What is different in tough times is that people seek these qualities with a higher degree of intensity. In addition, tough times provide leaders with more opportunities to really influence people. For example, consider meaning. People always expect their leaders to help them make sense of their world. This happens in boom times and in difficult times. But, in prosperous times people tend to be more resistant to altering their own mindsets.

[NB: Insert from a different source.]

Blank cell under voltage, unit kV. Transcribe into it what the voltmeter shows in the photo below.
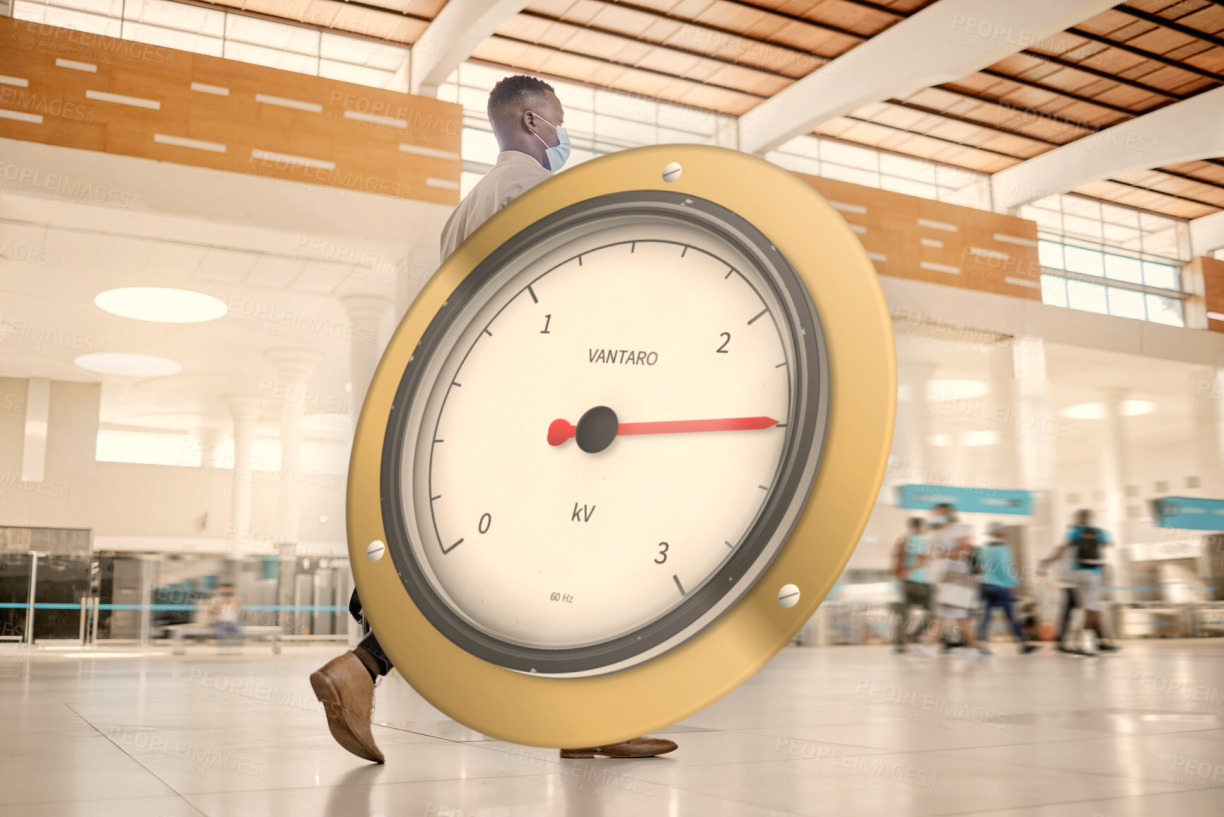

In organization science there are a variety of terms to describe this. People become trapped in psychological webs of their own creation or become prisoners of inflexible mindsets which lead to organisational inertia. What all these terms actually express is that when things go well, people are much less likely to alter or to question their own mindsets. In contrast, during tough times when there is much greater ambiguity they are ambivalent. This means people are more likely (on balance) to question their assumptions. They are more open to understanding that perhaps the way they interpret and perceive their world and the markets and the way they act may not be the best response to the situation.
And herein lies the opportunity for leaders. They can come in and influence people's minds and steer them in a more positive direction. I am not suggesting that this is an easy thing to do or balance.
A place called hope
In the cosmetics industry it is said that companies sell hope, the hope of beauty or youthful looks. You don't sell hope to someone who doesn't need it. In tough times people tend to become more concerned or experience more fear and that makes them more willing to accept and to look for hope from their leaders. So a leader who has the ability to offer hope, who can inspire people, will have much greater impact during turbulent times.
It is the same story with mobilisation. We know that sometimes people in organisations resist positive change. They will resist transformation efforts simply because they feel there's no good reason to change things. In tough times you have a sense of urgency. People know that something's going wrong and they must take positive action.
Leadership skills
But what about turning these notions into reality? This requires two basic categories of skills. The first embraces all-round leadership skills -- things like knowing the basics of the business, the ability to think in flexible and creative ways, emotional intelligence, the ability to inspire, communication skills, power-related skills, the ability to be able to influence others and so forth.
The second category I label insight. What are the causes and reasons that led to these difficult times and what is the best way forward? How can we turn these difficult times into an opportunity for recreating the organisation? The ability to pose and answer these sort of questions is what I mean by insight.
Some leaders don't have the basic skills nor the level of insight required. Then there is a second type of leader, what we sometimes call the failed reformist. This is someone who has the insight and in-depth knowledge of what's going on, but who lacks basic leadership skills. They cannot inspire nor communicate very effectively.
A third type of leader has good all-round skills, especially people or social skills. They have the ability to influence, and these skills allow them to keep their jobs, to stay in leadership positions. But, they lack insight; they cannot explain the situation and have no idea what the company should do to transcend it. These leaders really love dialogue, but they don't have anything new to say.
In the final category are people I consider truly creative leaders, people who have the all-round leadership skills and a high degree of insight. These are the people who excel during difficult times. Instead of being afraid of the situation, they use it as an opportunity for recreating and rejuvenating the organisation. These are the leaders we now need.